__SOURCE TEXT__.
** START **

Triangular analog of the squircle

Posted on by John

TimF left a comment on my guitar pick post saying the image was a “squircle-ish analog for an isosceles triangle.” That made me wonder what a more direct analog of the squircle might be for a triangle.

A squircle is not exactly a square with rounded corners. The sides are continuously curved, but curved most at the corners. See, for example, this post.

Suppose the sides of our triangle are given by L1(x, y) = 1 for i = 1, 2, 3. For example,

\begin{align*} L_1(x, y) &= y \\ L_2(x, y) &= \phantom{-}\frac{\sqrt{3}}{2}x - \frac{1}{2}y \\ L_3(x, y) &= -\frac{\sqrt{3}}{2}x - \frac{1}{2}y \\ \end{align*}

We design a function f(x, y) as a soft penalty for points not being on one of the sides and look at the set of points f(x, y) = 1.

f(x, y) = \left( \sum_{i=1}^3 \exp(p (L_i(x, y) - 1)) \right)^{1/p}

You might recognize this as a Lebesgue norm, analogous to the one used to define a squircle.

The larger p is, the heavier the penalty for being far from a side and the closer the level set f(x, y) = 1 comes to being a triangle.

3 thoughts on “Triangular analog of the squircle

  1. There’s a natural example of a “triangular squircle” that comes from the intersection of the plane x + y + z = 1 and the hyperboloid x * y * z = c.
    For c = 0 we are tracing out the boundary of the triangular simplex in the upper orthant, and then as c increases to a max of 1/27 the bounding curve shrinks to a circle.
    Here it is in Desmos 3d: https://www.desmos.com/3d/jktxymxg6b

    There’s a very natural problem in dynamical systems with these curves as the solutions: a 3-dimensional system of ODEs that has “rock paper scissors” dynamics, with
    x’ = x * (y – z)
    y’ = y * (z – x)
    z’ = z * (x – y)
    The plane x + y + z = 1 is the constraint that the total proportion of individuals (x, y, z) must sum to 1. The equations come from x increasing with rate x * y (defeats y) and decreasing with rate (x * z) defeated by z, etc.

    It also turns out xyz is an invariant, which is most easily checked by looking at ln(xyz). Thus these intersections are the orbits of these dynamics. So for c close to 0, we are really close to the boundary, and the dynamics get super close to each of the vertices where it’s almost entirely one population, and along the way along an edge (for example going from near (x,y,z)=(0,1,0) to (x,y,z)=(1,0,0) we have almost no z, so then a little bit of x is able to eat up all the y population without itself having any predators, then once there’s a big enough x population, a little bit of z can take over, etc).

** END **

__WORK TO COMPLETE__.
From the squircle post, write out word for word the passage that opens with "TimF left a" and closes with "for a triangle.".

(A series of records)

** START **

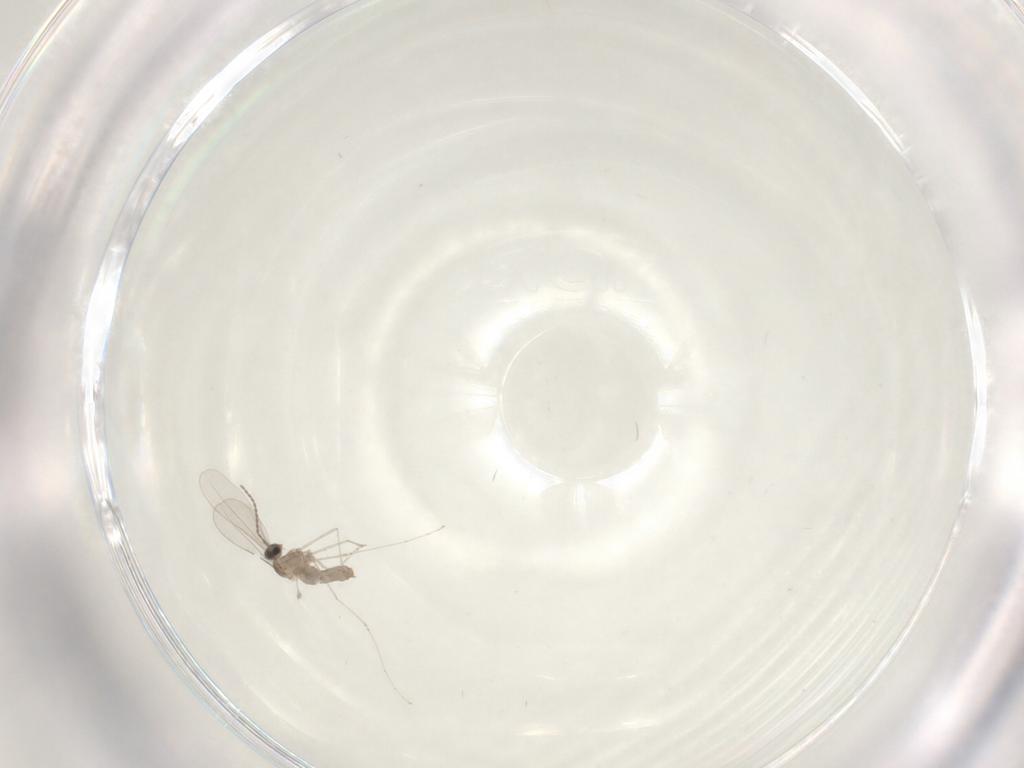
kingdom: Animalia
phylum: Arthropoda
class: Insecta
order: Diptera
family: Cecidomyiidae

** END **

__PROBLEM SOLUTION__.
TimF left a comment on my guitar pick post saying the image was a “squircle-ish analog for an isosceles triangle.” That made me wonder what a more direct analog of the squircle might be for a triangle.